Directives:
A) In the numbered travel list, why did the writer miss the trains on that first night in the station?
B) What are the types of parties named in the numbered travel list?
C) According to the numbered travel list, how long was each train ride the writer took every day?

Selected extract:
• • • •
1. i wore a skirt and heels on the plane. OVER ICELAND. for 16 hours. stupid stupid stupid.
2. mcdonalds does not sell cappucinos there. that is bad news after a long flight. they did however have redbull (this was nearly a year before it was introduced in the states). it scared me the first time i drank it.
3. the peanut butter tastes like sand. its grainy and unsweetened. whoever thought of just crushing up peanuts and calling it peanut butter had a bad idea.
4. my friends mother didnt speak english, but she could make some damn fine wool socks. and in american tradition, i got drunk and ruined them when i stuck my foot in the space heater after i had passed out.
5. there are 3 types of parties there: preparties, parties, and post-parties. i never made it past the first (in my defense their liquor is potent. its like drinking rubbing alcohol mixed with moonshine)
6. my first nite there, we had a party (shocking, i know). one guy in particular was super scary (lets refer to him as thor-arne olsen) and chased me around like we were in kindergarten. i ended up hiding under the desk of a guy i really really fucking hated.
7. after that day, i rode everyday about 30 minutes each way on a train to see 'guy-i-really-really-fucking-hated'
8. he left me in a train station the first nite and i missed my trains because i couldn't understand norwegian yet. i cried in that station for 3 hours until some friends came and rescued me.
• • • •
Record excerpts:
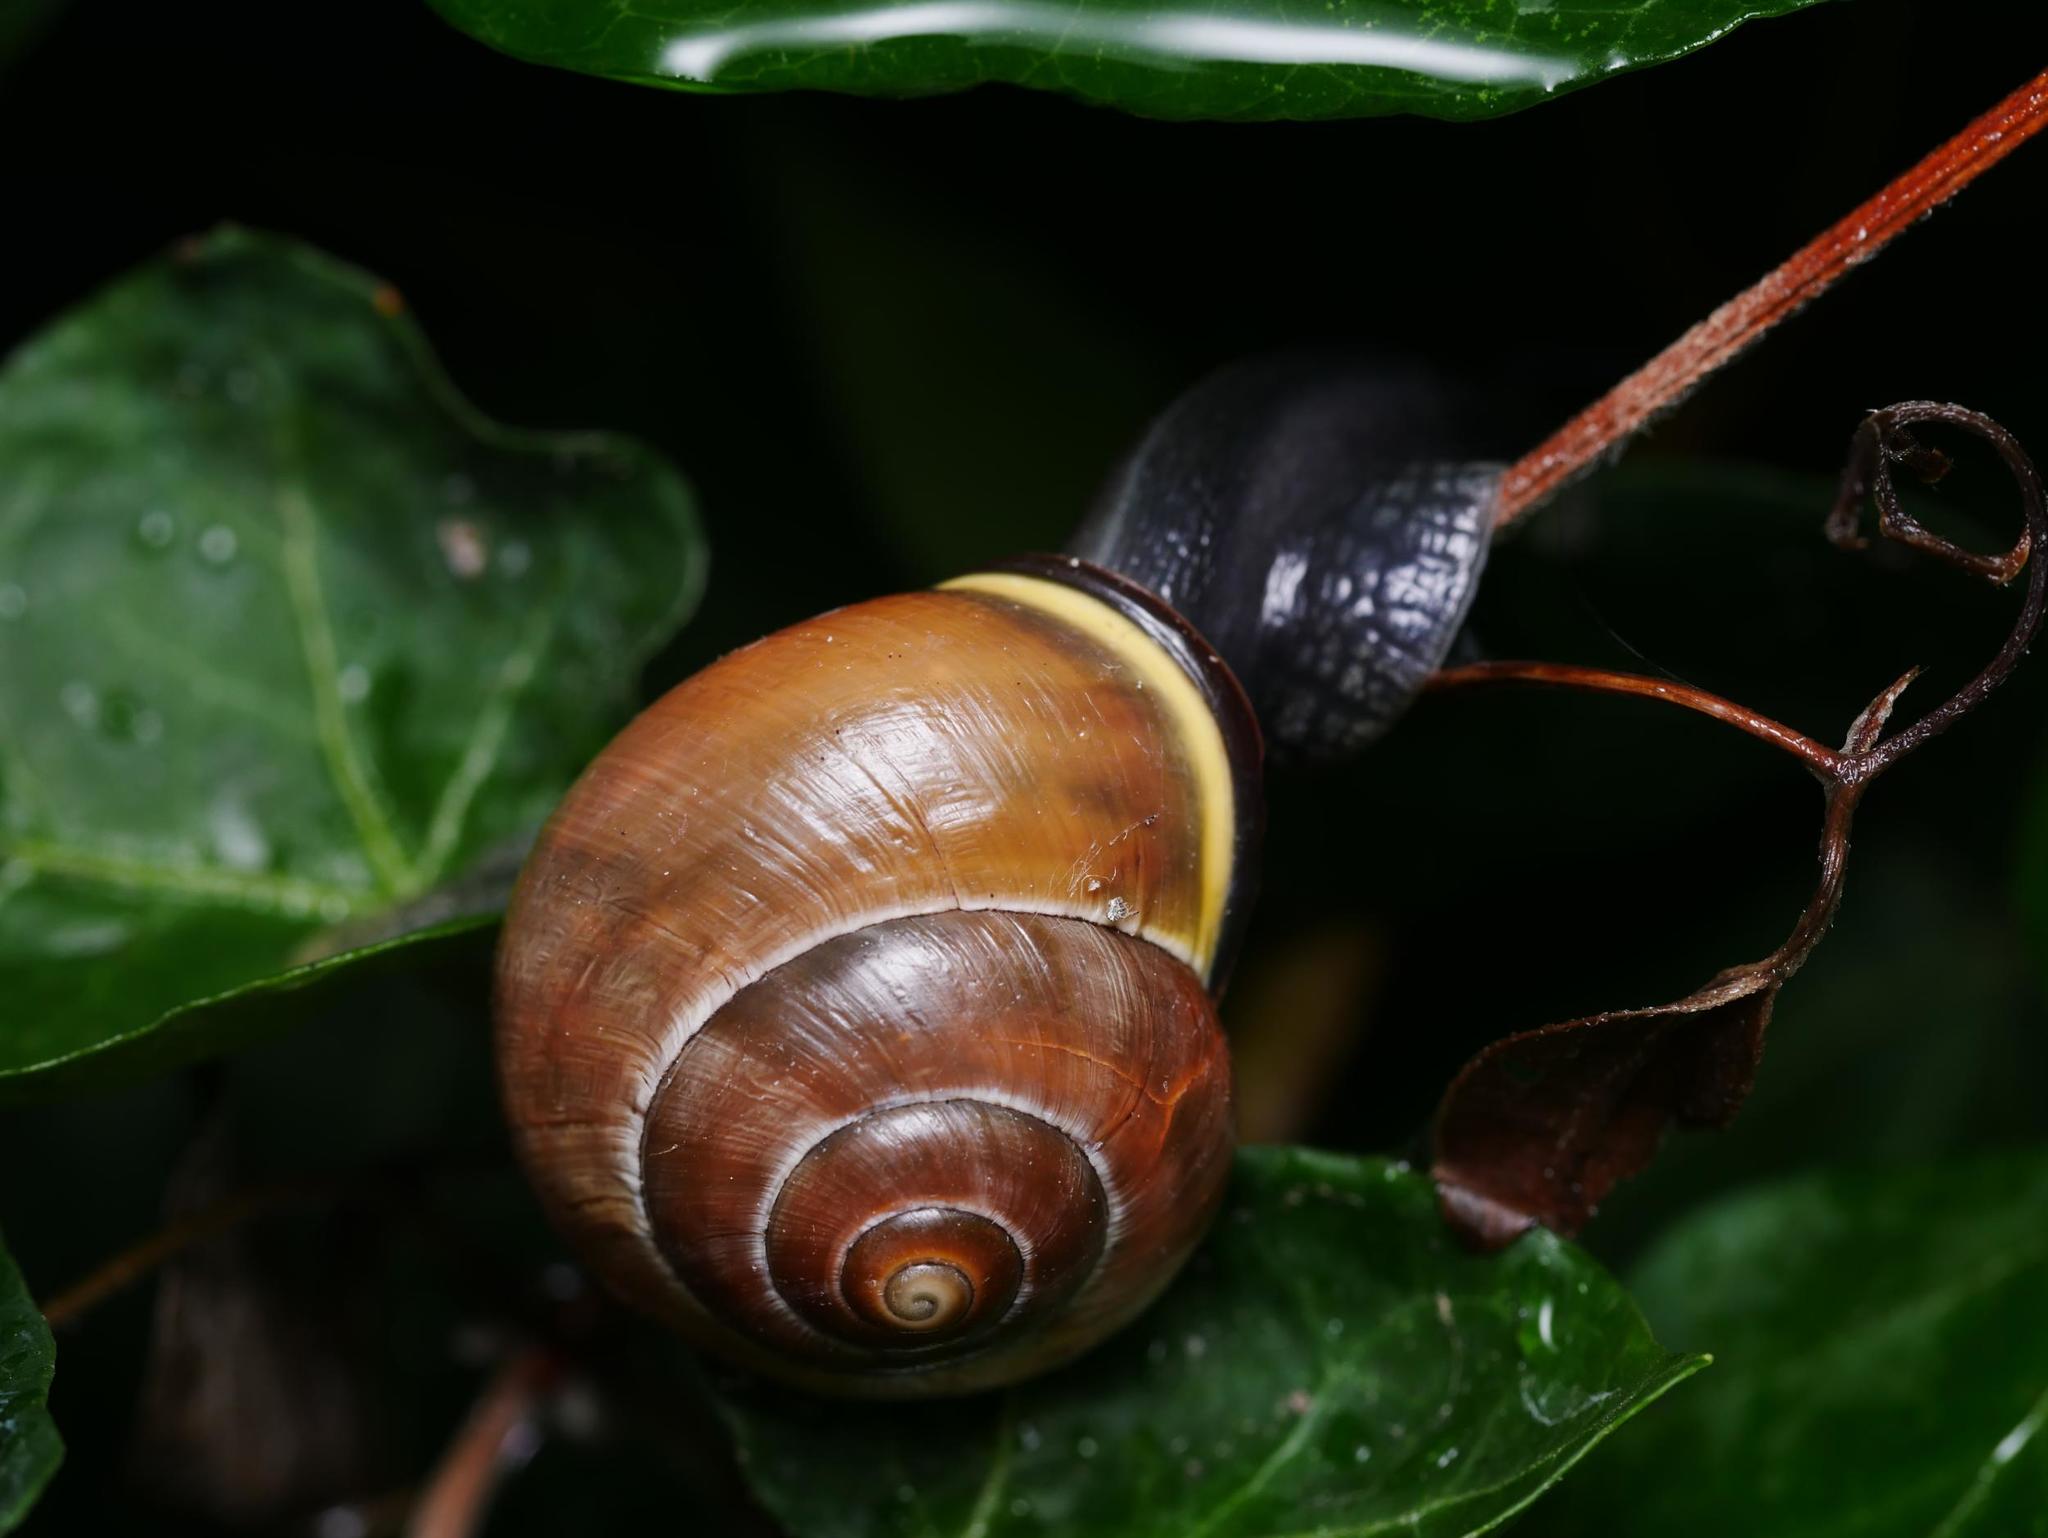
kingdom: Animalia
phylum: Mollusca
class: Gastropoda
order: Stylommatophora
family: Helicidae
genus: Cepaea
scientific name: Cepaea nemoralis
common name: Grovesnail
• • • •
Answers:
A) The writer couldn't understand Norwegian yet.

B) Preparties, parties, and post-parties.

C) About 30 minutes each way.